Sexual harassment in San Francisco means having to deal with unwelcome sexual conduct on behalf of a supervisor, co-worker, or even a client. Generally speaking, it falls into two distinct categories – when you’re pressured into sexual behavior as a condition of employment, and hostile work environment cases.
In so-called “quid pro quo” cases employees are denied hours, promotions or even a job because they refused to go along with the boss’ unwelcome sexual advances. Perhaps a waitress is told she’ll get better shifts if she hangs out with the boss after hours.
In the other type of harassment in San Francisco Workplace, the offensive conduct must be severe or pervasive, so that it changes the work environment. In other words, one request for a date may not be enough.
In either situation, it helps if the employee has evidence – notes from the days in question, saying what happened and who was present. It is also helpful if the employee has complained to a supervisor and/or human resources department, especially if the complaint is in writing. Often, employees are discouraged from making such complaints. Some employees are embarrassed and hesitate to report it when a co-worker has acted inappropriately, because they don’t want to cause trouble, and talking about such incidents can be difficult. Additionally, people who do complain sometimes hesitate to use blunt language, and instead end up filing a vague statement that makes it clear that they’re having a problem, but not that the problem is sexual in nature.

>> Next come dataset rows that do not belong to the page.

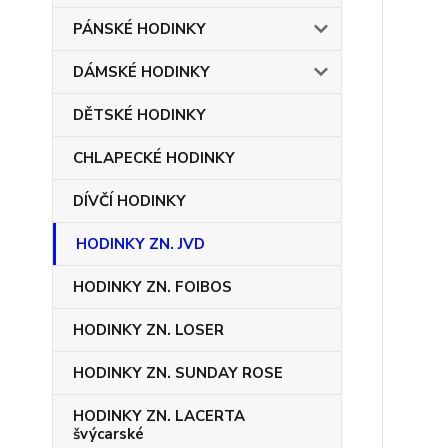
PÁNSKÉ HODINKY
DÁMSKÉ HODINKY
DĚTSKÉ HODINKY
CHLAPECKÉ HODINKY
DÍVČÍ HODINKY
HODINKY ZN. JVD
HODINKY ZN. FOIBOS
HODINKY ZN. LOSER
HODINKY ZN. SUNDAY ROSE
HODINKY ZN. LACERTA
švýcarské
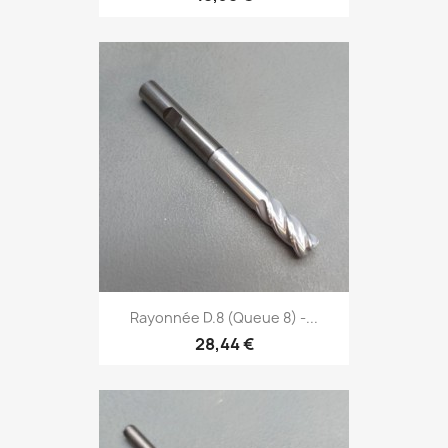
Rayonnée D.8 (Queue 8) -...
28,44 €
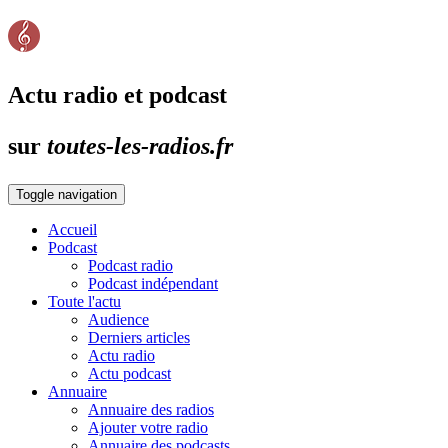
Actu radio et podcast
sur
toutes-les-radios.fr
Toggle navigation
Accueil
Podcast
Podcast radio
Podcast indépendant
Toute l'actu
Audience
Derniers articles
Actu radio
Actu podcast
Annuaire
Annuaire des radios
Ajouter votre radio
Annuaire des podcasts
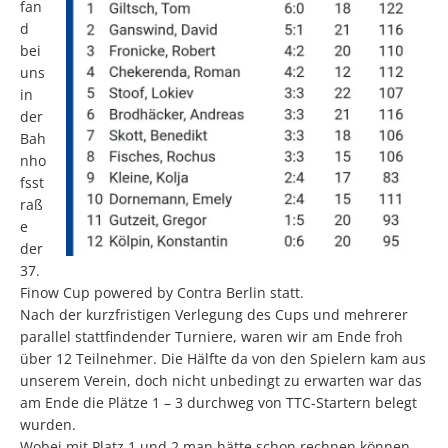
fan
d
bei
uns
in
der
Bah
nho
fsst
raß
e
der
37.
Finow Cup powered by Contra Berlin statt.
Nach der kurzfristigen Verlegung des Cups und mehrerer
parallel stattfindender Turniere, waren wir am Ende froh
über 12 Teilnehmer. Die Hälfte da von den Spielern kam aus
unserem Verein, doch nicht unbedingt zu erwarten war das
am Ende die Plätze 1 – 3 durchweg von TTC-Startern belegt
wurden.
Wobei mit Platz 1 und 2 man hätte schon rechnen können,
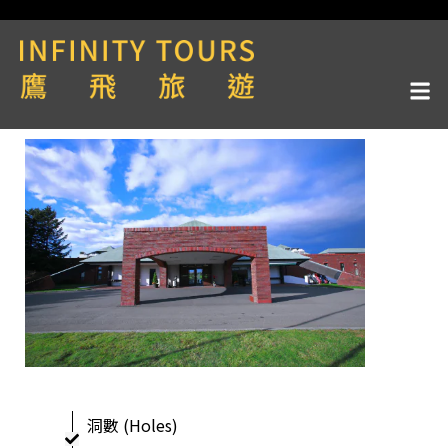
洞數 (Holes)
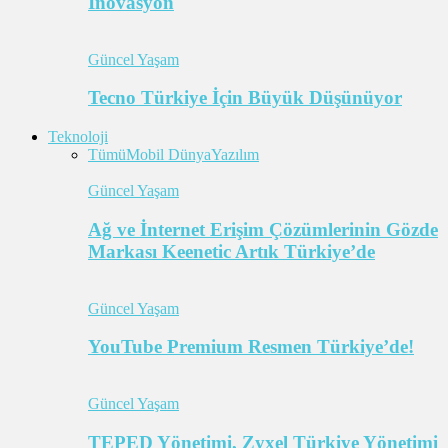
İnovasyon
Güncel Yaşam
Tecno Türkiye İçin Büyük Düşünüyor
Teknoloji
Tümü
Mobil Dünya
Yazılım
Güncel Yaşam
Ağ ve İnternet Erişim Çözümlerinin Gözde
Markası Keenetic Artık Türkiye’de
Güncel Yaşam
YouTube Premium Resmen Türkiye’de!
Güncel Yaşam
TEPED Yönetimi, Zyxel Türkiye Yönetimi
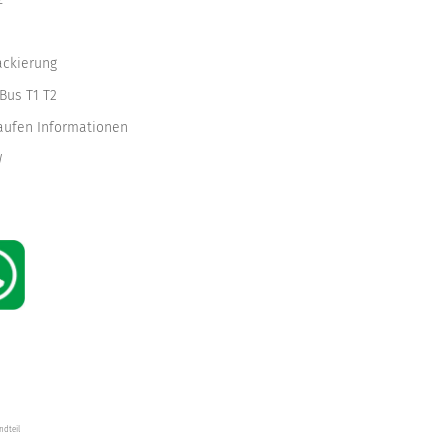
ackierung
Bus T1 T2
kaufen Informationen
W
ndteil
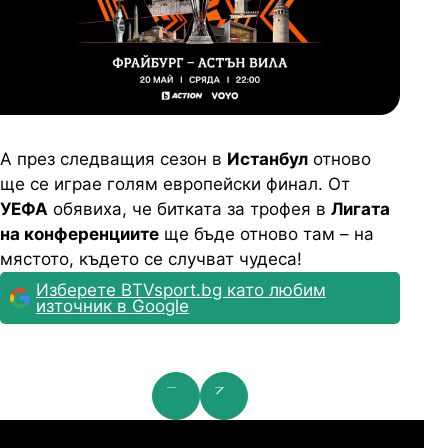
А през следващия сезон в
Истанбул
отново
ще се играе голям европейски финал. От
УЕФА
обявиха, че битката за трофея в
Лигата
на конференциите
ще бъде отново там – на
мястото, където се случват чудеса!
Изберете BTVsport.bg като любим
източник в Google
га Европа: 2nd Qualifying Round
Ли
07.2026
19:00
06.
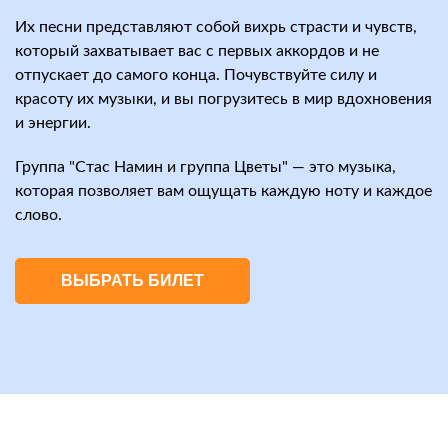
Их песни представляют собой вихрь страсти и чувств,
который захватывает вас с первых аккордов и не
отпускает до самого конца. Почувствуйте силу и
красоту их музыки, и вы погрузитесь в мир вдохновения
и энергии.
Группа "Стас Намин и группа Цветы" — это музыка,
которая позволяет вам ощущать каждую ноту и каждое
слово.
ВЫБРАТЬ БИЛЕТ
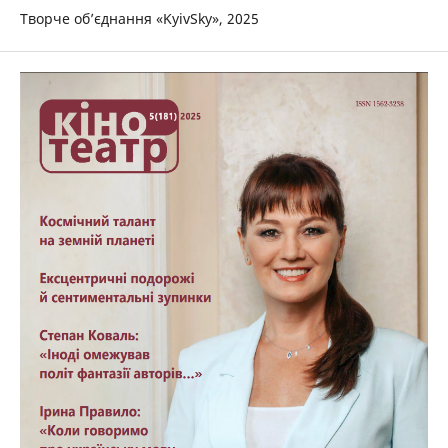
Творче об’єднання «KyivSky», 2025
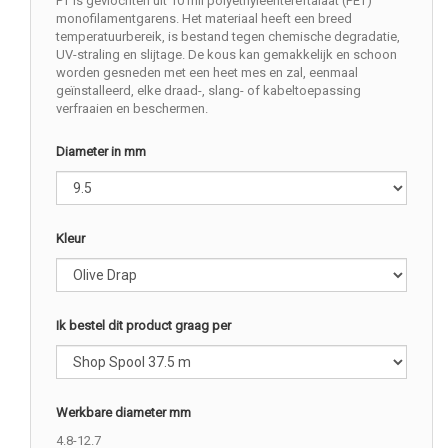
PT is gevlochten uit 10 mil polyethyleentereftalaat (PET)
monofilamentgarens. Het materiaal heeft een breed
temperatuurbereik, is bestand tegen chemische degradatie,
UV-straling en slijtage. De kous kan gemakkelijk en schoon
worden gesneden met een heet mes en zal, eenmaal
geïnstalleerd, elke draad-, slang- of kabeltoepassing
verfraaien en beschermen.
Diameter in mm
Kleur
Ik bestel dit product graag per
Werkbare diameter mm
4.8-12.7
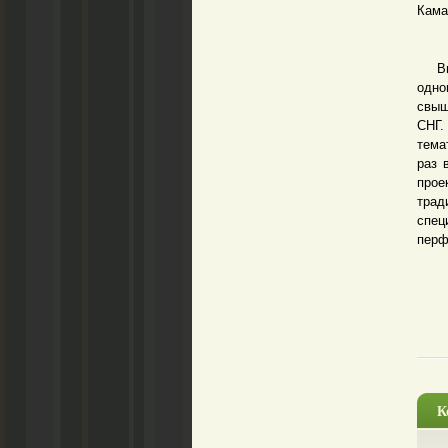
Кама
Впер
одно
свыш
СНГ.
тема
раз 
про
трад
спец
перф
К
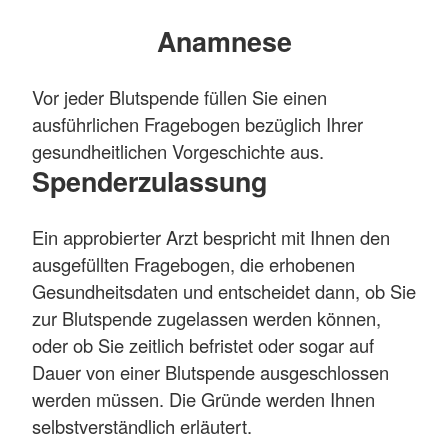
Anamnese
Vor jeder Blutspende füllen Sie einen
ausführlichen Fragebogen bezüglich Ihrer
gesundheitlichen Vorgeschichte aus.
Spenderzulassung
Ein approbierter Arzt bespricht mit Ihnen den
ausgefüllten Fragebogen, die erhobenen
Gesundheitsdaten und entscheidet dann, ob Sie
zur Blutspende zugelassen werden können,
oder ob Sie zeitlich befristet oder sogar auf
Dauer von einer Blutspende ausgeschlossen
werden müssen. Die Gründe werden Ihnen
selbstverständlich erläutert.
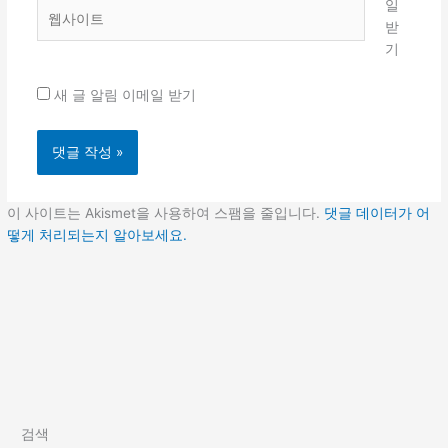
일
웹
받
사
기
이
트
새 글 알림 이메일 받기
이 사이트는 Akismet을 사용하여 스팸을 줄입니다.
댓글 데이터가 어
떻게 처리되는지 알아보세요.
검색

At times, employees don’t feel they can complain, because their harasser is their boss, or they don’t know how or who to complain to, because their employer has no policy on how such cases should be handled.
Regardless, an employee who has stated clearly that the sexual advances are unwelcome in no uncertain terms, has a stronger case than one who never complained. A workplace can only be expected to deal with situations they know of, or should have known about.